# Exercise aim
Copy the following items word for word, leaving out the pictures.

# Dataset excerpts

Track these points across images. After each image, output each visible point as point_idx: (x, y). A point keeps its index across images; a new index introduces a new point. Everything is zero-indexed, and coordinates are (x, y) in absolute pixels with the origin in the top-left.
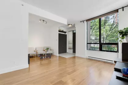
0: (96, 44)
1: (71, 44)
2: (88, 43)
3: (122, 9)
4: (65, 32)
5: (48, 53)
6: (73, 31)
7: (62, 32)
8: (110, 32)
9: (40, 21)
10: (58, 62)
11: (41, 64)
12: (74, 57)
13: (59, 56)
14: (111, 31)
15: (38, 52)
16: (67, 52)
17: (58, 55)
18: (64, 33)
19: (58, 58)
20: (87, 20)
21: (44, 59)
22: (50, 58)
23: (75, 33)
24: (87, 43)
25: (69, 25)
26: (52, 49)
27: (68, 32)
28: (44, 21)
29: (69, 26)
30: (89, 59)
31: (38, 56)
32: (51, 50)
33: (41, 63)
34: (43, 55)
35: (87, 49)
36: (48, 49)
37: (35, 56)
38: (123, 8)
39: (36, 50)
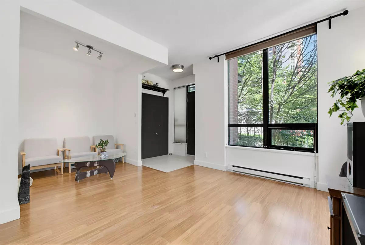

# Response to the task
Track these points across images. After each image, output each visible point as point_idx: (x, y). A point keeps its index across images; a new index introduces a new point. Everything is zero-indexed, and coordinates are (x, y) in absolute pixels with the origin in the top-left.
0: (96, 44)
1: (71, 44)
2: (88, 43)
3: (122, 9)
4: (65, 32)
5: (48, 53)
6: (73, 31)
7: (62, 32)
8: (110, 32)
9: (40, 21)
10: (58, 62)
11: (41, 64)
12: (74, 57)
13: (59, 56)
14: (111, 31)
15: (38, 52)
16: (67, 52)
17: (58, 55)
18: (64, 33)
19: (58, 58)
20: (87, 20)
21: (44, 59)
22: (50, 58)
23: (75, 33)
24: (87, 43)
25: (69, 25)
26: (52, 49)
27: (68, 32)
28: (44, 21)
29: (69, 26)
30: (89, 59)
31: (38, 56)
32: (51, 50)
33: (41, 63)
34: (43, 55)
35: (87, 49)
36: (48, 49)
37: (35, 56)
38: (123, 8)
39: (36, 50)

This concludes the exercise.